When I see Paul’s name I think “EVERYTHING is going to be HARD to TACKle”, and that becomes a self-fulfilling prophecy. And so I didn’t get 6d, which when I saw the answer became my favourite clue.
Roz @ 27, you are of course perfectly correct, but we live in an imperfect world.
Thanks Paul for the old-time but not outdated fun, and loonapick for the parsing help.
Thanks, Paul! I got it all fairly quickly, and was pleased with everything. But. Did anyone else have WORD for 24d? After all, if one gets the message, one gets the “word.“ And a barbed one is “sharper than a serpent’s tooth“!
Laccaria @60 1 is certainly a sqaure along with every other number including zero.
Cellomaniac@62 , yes an imperfect world where every number is a square.
Ted@55 I am afraid I spend far too much time teasing the maths faculty , mainly about axioms or the Reimann Hypothesis , every time I read a paper relying on it I rush over and ask them – Who has proved the Reimann Hypothesis ? Why has it not been publicised ?
Finally a crossword that I found easier than many commenters on here did! I was able to finish it while watching the snooker on TV, which maybe tells you the snooker was not so engrossing today.
BARBED WIRE was correctly numbered 12, 24D in today’s newspaper – it’s rather surprising that the online version would be wrong.
[It used to be a convention on here that any comments that were not directly about the crossword, like this one, or ones about ear worms, should be enclosed in SQUARE brackets so that people who did not want to read them could skip them.]
Thanks to Paul for the entertainment and loonapick for the blog
It’s been yonks since I struggled so much and for so long. Thanks to all for shining the bright lights.
[Roz @ 65 What is the Reimann Hypothesis?]
[ sheffield hatter @ 66, I like the square brackets too, but for the opposite reason. I enjoy the diversions, so when I see the brackets I make a point of reading those comments. 🙂 ]

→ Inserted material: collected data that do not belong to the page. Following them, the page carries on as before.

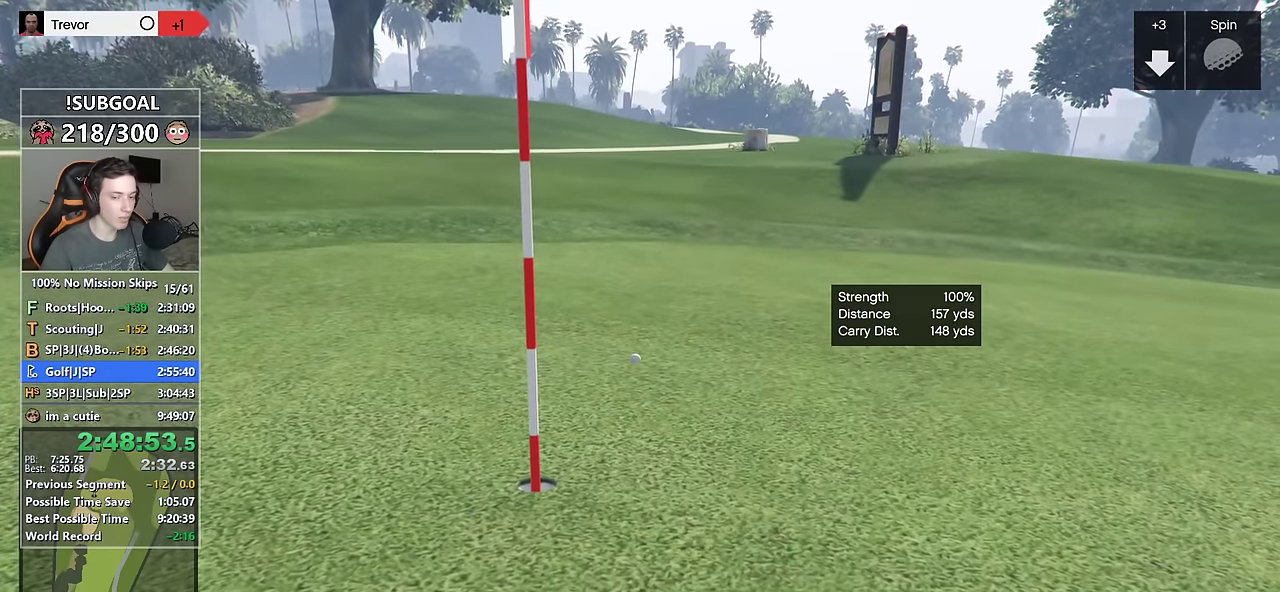
{"keys": [], "mouse": ["mb5"], "events": [[50, "mouse_mb5", "down"], [134, "mouse_mb5", "up"], [184, "mouse_mb5", "down"], [284, "mouse_mb5", "up"], [467, "mouse_mb5", "down"]]}
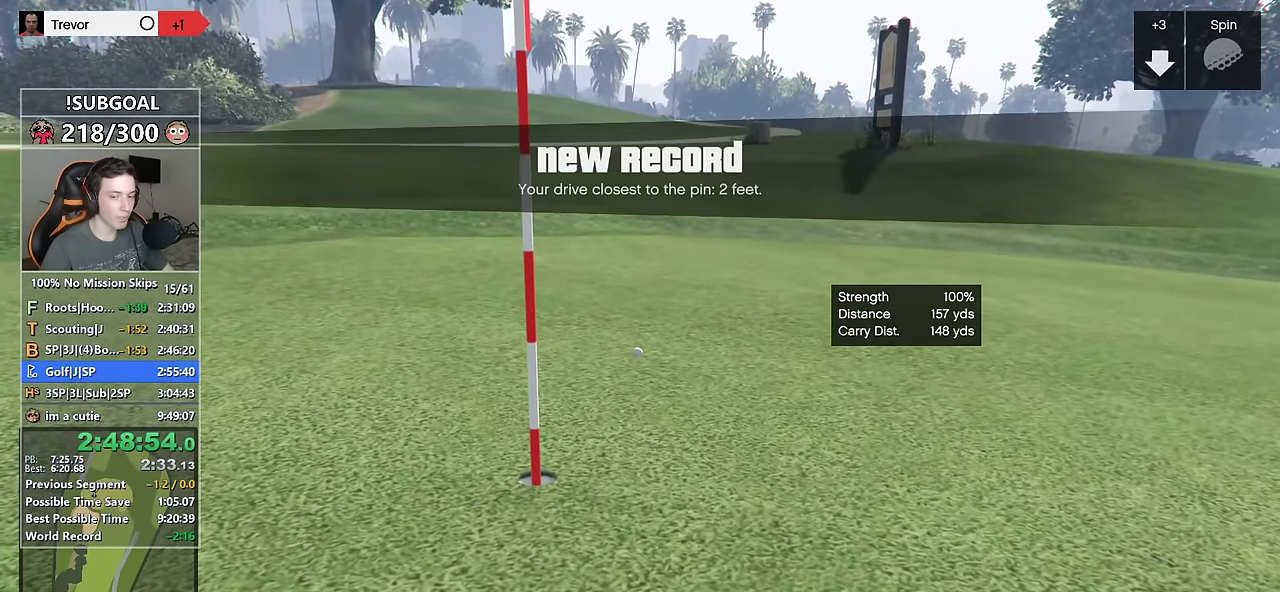
{"keys": [], "mouse": [], "events": [[17, "mouse_mb5", "up"], [200, "mouse_mb5", "down"], [300, "mouse_mb5", "up"], [350, "mouse_mb5", "down"], [484, "mouse_mb5", "up"]]}
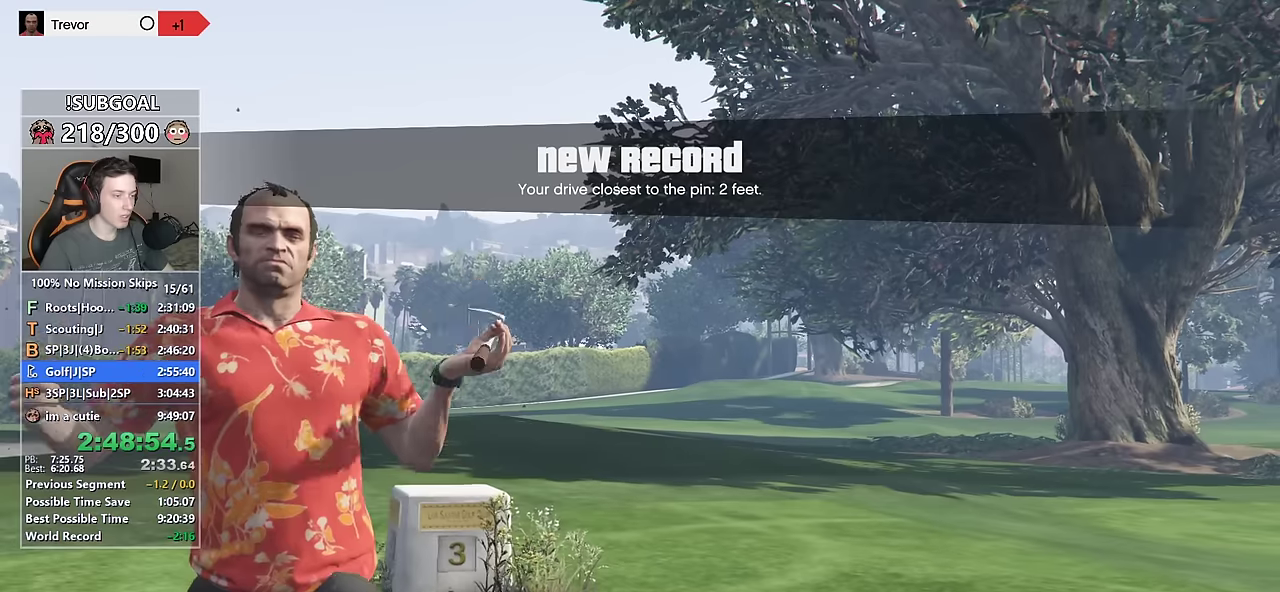
{"keys": [], "mouse": ["mb5"], "events": [[34, "mouse_mb5", "down"], [117, "mouse_mb5", "up"], [267, "mouse_mb5", "down"], [350, "mouse_mb5", "up"], [450, "mouse_mb5", "down"]]}
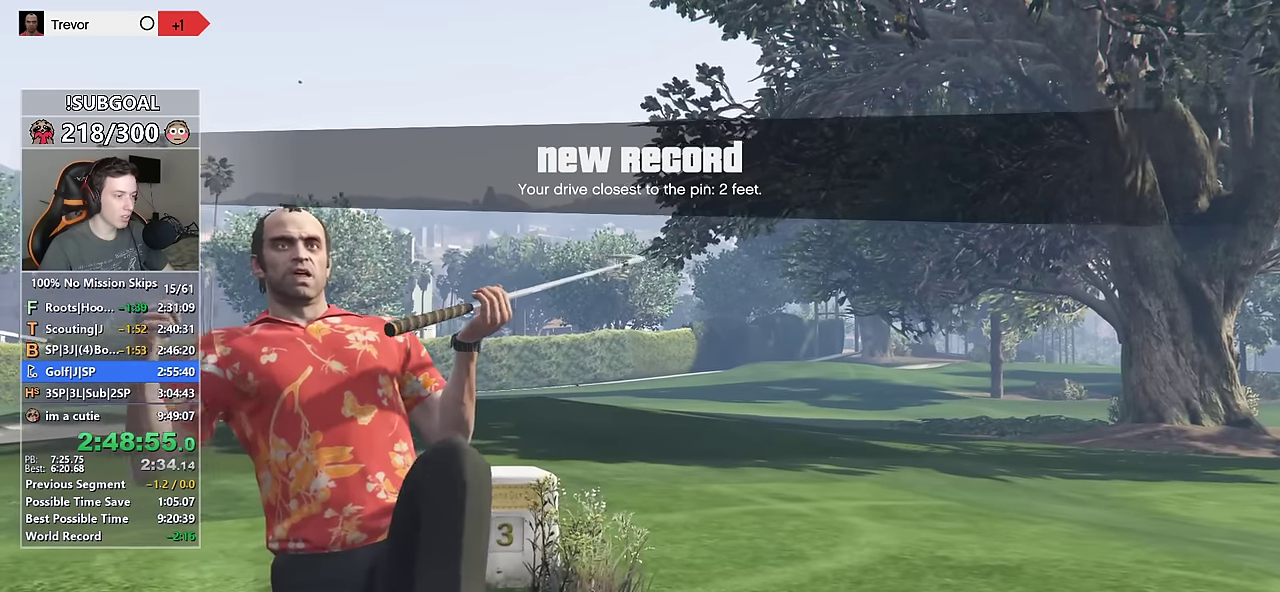
{"keys": [], "mouse": [], "events": [[50, "mouse_mb5", "up"], [100, "mouse_mb5", "down"], [184, "mouse_mb5", "up"], [234, "mouse_mb5", "down"], [334, "mouse_mb5", "up"], [384, "mouse_mb5", "down"], [467, "mouse_mb5", "up"]]}
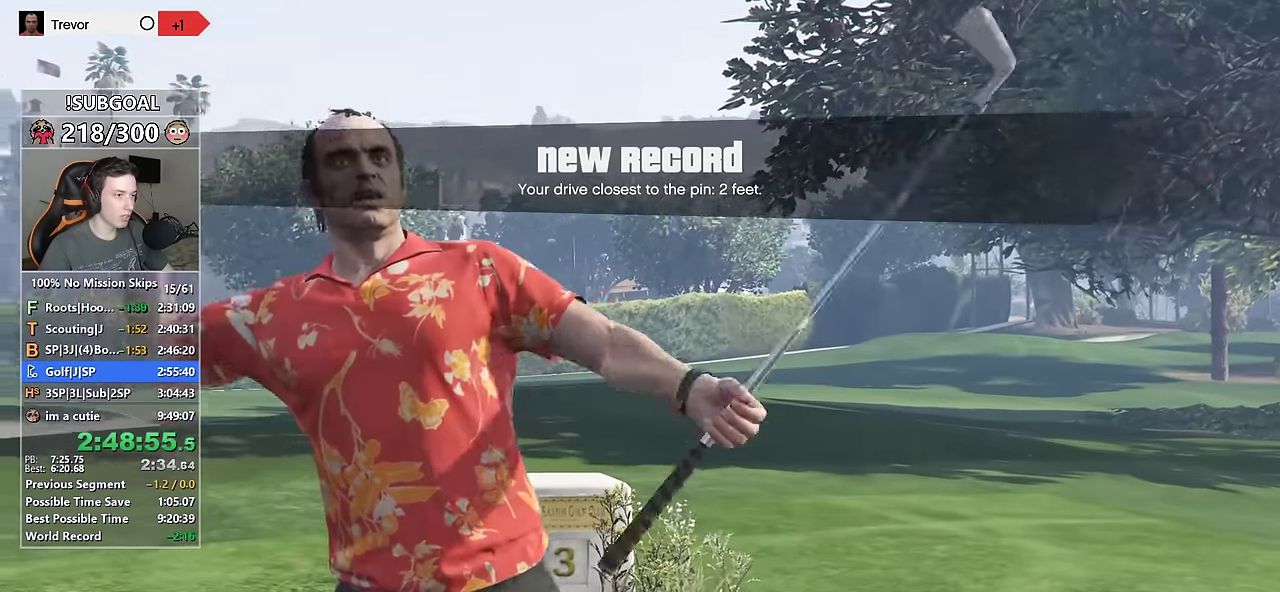
{"keys": [], "mouse": ["mb5"], "events": [[17, "mouse_mb5", "down"], [117, "mouse_mb5", "up"], [150, "mouse_mb5", "down"], [300, "mouse_mb5", "up"], [334, "mouse_mb5", "down"], [434, "mouse_mb5", "up"], [484, "mouse_mb5", "down"]]}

[[agreed Cellomaniac@69]] 🙂
[Sorry Dave @68 I cannot really explain it without a lot of symbols which I can’t type . It is to do with something called the zeta function , its zeroes occuring for complex numbers with real part=1/2 and this is linked to the distribution of prime numbers. From about 1860 , no proof and no actual evidence that it is true but countless mathematical papers and theorems assume that it is true, so a giant house of cards which may come tumbling down. ]
[Roz – have you seen this:
http://www.sapub.org/global/showpaperpdf.aspx?doi=10.5923/j.ijtmp.20221202.03
It claims to be a peer-reviewed proof of the hypothesis. I’m not a good enough mathematician to judge.]
I used to set and edit puzzles in the statistical magazine Significance, so 21D solved at first glance, and the rest fell out pretty quickly
No surprise to me – yet another joyous solve (and there’s always something new with Paul; I couldn’t help a little giggle on parsing CANINE!)
How does he do it? Never boring, ever inventive; what a puzzling genius!
We’re so lucky to have him ….
Excellent blog, loonapick, so kind/generous of you…
And huge thanks to Mr H!
Goujeers@72 perhaps more “proofs” for this than anything except Fermat’s last theorem .
Unfortunately the Clay Institute has a $1 million prize. No proof has come remotely close to acceptance.